White is facing a possible charge of illegal recording of an incident with a city employee at City Hall, in connection with a public-records request.
In fact, several people who attended the meeting told of a cyber campaign to draw larger numbers of like-minded citizens to protest Shang’s administration. More than 100 people showed up, many holding signs calling for Shang’s termination.
At that Aug. 6 meeting, Bradford stopped short of asking for Shang’s dismissal, proposing instead that the FDLE conduct an investigation of the complaints of Shang’s abuse of power.
Bradford called for Shang “to be suspended, pending the outcome of the investigation.” Bradford’s colleagues would not support her motion, and it failed for lack of a second. The commission’s unwillingness to suspend Shang further fueled the anger of her detractors.
After that stormy session, Shang left the meeting chamber without commenting on the rancorous and rowdy chorus opposing her.
Bradford that evening hinted the FDLE could investigate, but there was no firm word of such a state probe. The Beacon Aug. 7 asked Deltona Public Information Director Lee Lopez — the only authorized source for official information within the city administration — if an investigation is under way and if anyone inside City Hall has been contacted or talked with outside investigators, as well as Shang’s response to the outpouring of public anger. The Beacon was present at Deltona City Hall Aug. 9 and asked to talk with Shang, but was informed she “is in a meeting.”
Shang’s response was slow in coming, reaching the newspaper later Aug. 9. The response included a two-page statement describing the litany of complaints as “differences of opinion that are not completely factual.”
Shang’s written response also highlighted the positive happenings within Deltona, notably the advent of new businesses, a home-construction boom, repaving of streets, and renewed attention to stormwater problems.
“As a reminder, there are two sides to every story,” Shang continued.
Her statement closed with an olive branch.
“I regret and apologize for the implication that I do not wish to work with the public. I am committed to finding a way to bridge our differences.

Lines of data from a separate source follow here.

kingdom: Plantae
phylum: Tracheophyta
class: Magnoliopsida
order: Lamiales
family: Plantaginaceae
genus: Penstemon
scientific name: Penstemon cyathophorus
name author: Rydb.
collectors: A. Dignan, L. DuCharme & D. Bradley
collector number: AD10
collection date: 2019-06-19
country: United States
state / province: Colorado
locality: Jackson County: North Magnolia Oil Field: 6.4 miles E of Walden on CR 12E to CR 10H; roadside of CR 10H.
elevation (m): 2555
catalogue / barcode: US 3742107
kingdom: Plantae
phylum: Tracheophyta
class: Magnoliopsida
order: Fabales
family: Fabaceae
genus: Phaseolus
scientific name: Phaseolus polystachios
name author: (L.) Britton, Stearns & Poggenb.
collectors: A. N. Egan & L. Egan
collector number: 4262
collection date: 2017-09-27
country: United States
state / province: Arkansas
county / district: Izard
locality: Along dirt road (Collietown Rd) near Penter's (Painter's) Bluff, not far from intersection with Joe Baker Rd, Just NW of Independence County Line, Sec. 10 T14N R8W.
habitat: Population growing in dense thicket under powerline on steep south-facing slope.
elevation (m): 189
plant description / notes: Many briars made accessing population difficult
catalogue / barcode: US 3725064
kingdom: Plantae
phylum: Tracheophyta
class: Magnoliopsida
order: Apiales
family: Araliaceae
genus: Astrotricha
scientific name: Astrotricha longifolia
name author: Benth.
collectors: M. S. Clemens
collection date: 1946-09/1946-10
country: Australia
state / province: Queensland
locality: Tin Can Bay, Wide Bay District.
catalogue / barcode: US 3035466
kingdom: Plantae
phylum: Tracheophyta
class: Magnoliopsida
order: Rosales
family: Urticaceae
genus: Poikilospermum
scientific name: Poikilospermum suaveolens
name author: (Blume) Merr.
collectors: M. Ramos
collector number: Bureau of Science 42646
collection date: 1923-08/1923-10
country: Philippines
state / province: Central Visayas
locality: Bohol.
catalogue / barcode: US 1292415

I hope that we can agree that all citizens, including public employees, have basic rights that should be protected and respected,” Shang concluded.
With Shang’s e-mail statement was a ruling by the Florida Ethics Commission, clearing her of any wrongdoing in a 2016 case filed against her by then-Commissioner Brian Soukup.
Soukup resigned from the District 5 City Commission seat last year because of his frustration with Shang and his colleagues’ unwillingness to discuss her actions and management style.
Bradford could not say when the FDLE investigation of Shang’s governance may be completed.
For now at least, Shang is safe. To dismiss her, a supermajority, meaning at least five of the seven members of the City Commission, would have to vote for such a motion. She has become a campaign issue for a few of the candidates for the commission, as they have vowed to vote her out if they are elected in the upcoming election cycle.
Asked if he was aware of Bradford’s contact with the FDLE, Mayor John Masiarczyk expressed surprise, and denied any involvement or backing for her action.
“I don’t know anything about it. I haven’t heard anything officially,” he replied, when The Beacon asked him if had talked with any investigators.
“If she [Bradford] is doing it, she’s doing it on her own,” Masiarczyk added, regarding his junior colleague’s outreach to the state police agency.